Les taux d'intérêt s'orientant à la baisse, plus d'efforts doivent être déployés pour tempérer les tensions subies par les consommateurs canadiens fortement endettés. Rappelons que le total des dépenses des ménages affectées au paiement de leurs dettes a grimpé de près de 8 % au premier trimestre de 2024, par rapport au niveau de l’année précédente. Les Canadiens doivent composer avec un ratio élevé du service de la dette, parmi les plus élevés de l'Organisation de coopération et développement économiques (OCDE). Il y a donc fort à parier que les ménages privilégieront l'épargne plutôt que la dépense.
La demande étant plus timide, les entreprises reporteront à nouveau cette année leurs projets de dépenses à court terme, mais elles reviendront à la charge en 2025 alors que les coûts d'emprunt diminueront et que la demande se redressera. Ce contexte relativement favorable ainsi que l’approche novatrice de la Banque du Canada en matière de politique monétaire ramèneront le huard en moyenne à 72 cents face à la devise américaine en 2024, puis à 75 cents en 2025 dans la foulée du rapprochement des politiques.
Depuis le début de l’année, la Fed n’est pas intervenue compte tenu de l’élan continu de l’économie américaine et de l’inflation persistante. Cela étant dit, la force d’attraction gravitationnelle des taux d’intérêt élevés semble gagner le marché de l’emploi. Là, le rythme des gains faiblit et les hausses salariales redescendent de leurs sommets d’il y a quelques années. Une activité d’embauche moins vigoureuse, une croissance moins marquée des salaires et un réservoir à sec des économies de la pandémie, voilà autant de facteurs qui pèseront sur la confiance du consommateur américain et la croissance générale de l’économie des États-Unis pendant la seconde moitié de 2024. Voilà pourquoi nous projetons une croissance de l’économie américaine de 2,3 % en 2024, puis de 1,8 % en 2025.
Si l’activité tourne davantage au ralenti en seconde moitié d’année, la Fed envisagera une réduction de taux en fin d’année, et devra mener de main de maître la descente des taux tout en gardant à l’œil les tensions inflationnistes. À cette cadence, les taux d’intérêt aux États-Unis suivront une trajectoire divergente des autres grandes économies, ce qui donnera une impulsion au billet vert et exercera des tensions sur les autres devises.

### CONSIGNE 1
Recopiez fidèlement le passage du texte sur la conjoncture économique situé entre « Les taux d'intérêt » et « que la dépense. », ces deux extrémités comprises.
### CONSIGNE 2
Rédigez la suite du texte sur les taux d'intérêt au Canada et aux États-Unis, en reprenant après sa dernière phrase.

### DONNÉES FOURNIES

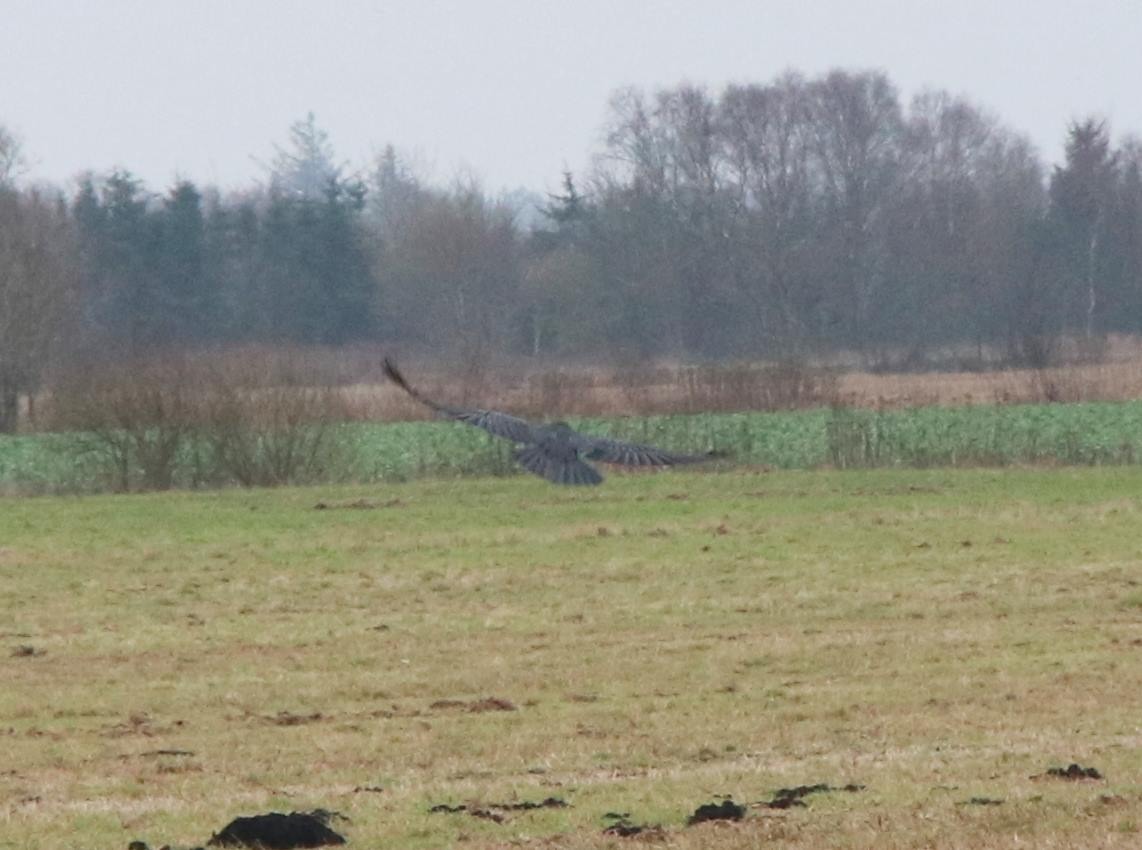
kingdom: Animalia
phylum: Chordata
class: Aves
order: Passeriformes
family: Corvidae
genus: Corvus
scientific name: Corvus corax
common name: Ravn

### RÉPONSE FINALE 1
Les taux d'intérêt s'orientant à la baisse, plus d'efforts doivent être déployés pour tempérer les tensions subies par les consommateurs canadiens fortement endettés. Rappelons que le total des dépenses des ménages affectées au paiement de leurs dettes a grimpé de près de 8 % au premier trimestre de 2024, par rapport au niveau de l’année précédente. Les Canadiens doivent composer avec un ratio élevé du service de la dette, parmi les plus élevés de l'Organisation de coopération et développement économiques (OCDE). Il y a donc fort à parier que les ménages privilégieront l'épargne plutôt que la dépense.

### RÉPONSE FINALE 2
L’euro faible donnera un coup de pouce aux exportations européennes, mais il sera insuffisant pour propulser la croissance globale. Pour la zone euro, nous anticipons une croissance d’à peine 1 % en 2024 et de 1,7 % l’an prochain. Quant à l'Allemagne, moteur industriel de la région, les taux d'utilisation de la capacité restent les plus faibles de l'histoire récente, si on fait exception des taux observés lors de la pandémie et de la crise financière mondiale. La France, pour sa part, continuera d'enregistrer une croissance inférieure à son potentiel. Le pays pourra cependant compter sur un consommateur plutôt résilient qui retrouve le moral à la perspective de la réduction des taux d’intérêt et des retombées positives générées par les JO de Paris.
Malgré des obstacles à surmonter, l'économie chinoise inscrira une croissance de 5 % cette année et de 4,6 % l'an prochain. Ces taux pourraient être considérés remarquables dans certaines régions du monde, mais pour la Chine, il s'agit d'un recul par rapport aux sommets d'avant la pandémie. En dépit de la prise de mesures publiques ciblées, l'activité sur le marché intérieur sera décevante, plombée par les contrecoups de la déroute du secteur immobilier, de même que l'érosion de la confiance chez les consommateurs et les entreprises. Par ailleurs, les exportations chinoises pâtiront de la prise de mesures de représailles protectionnistes et d’une demande mondiale toujours en berne.
Les perspectives plutôt modestes de l’économie mondiale pour 2024 annoncent une certaine apathie pour les cours des produits de base. Le cuivre et l’or font ici figurent d’exception et échapperont à cette tendance, surtout grâce à la présence de facteurs singuliers comme la transition énergétique, la pénurie de l’offre, la volatilité géopolitique et l’activité spéculative. Les effets de ces facteurs devraient continuer de se faire sentir pendant la seconde moitié de cette année. D’après nous, les cours du pétrole West Texas Intermediate devraient en moyenne se situer légèrement sous la barre des 81 dollars américains le baril en 2024, avant d’être ramenés autour de 75 dollars le baril l’an prochain alors que la croissance de l’offre continue d’éclipser la croissance de la demande.
Conclusion?
En rassemblant nos forces et en faisant preuve d’endurance, nous avons réussi à gravir le sommet. Toutefois, sous-estimer la difficulté de la descente serait une erreur pouvant entraîner une myriade de problèmes. Ainsi donc, l’entreprise s’annonce délicate pour les banques centrales : elles devront orchestrer la descente des taux de leurs sommets historiques, tout en évitant les faux pas en matière de politique monétaire. Si ces efforts sont couronnés de succès, les économies pourront renouer avec la croissance dans un contexte d’inflation maîtrisée.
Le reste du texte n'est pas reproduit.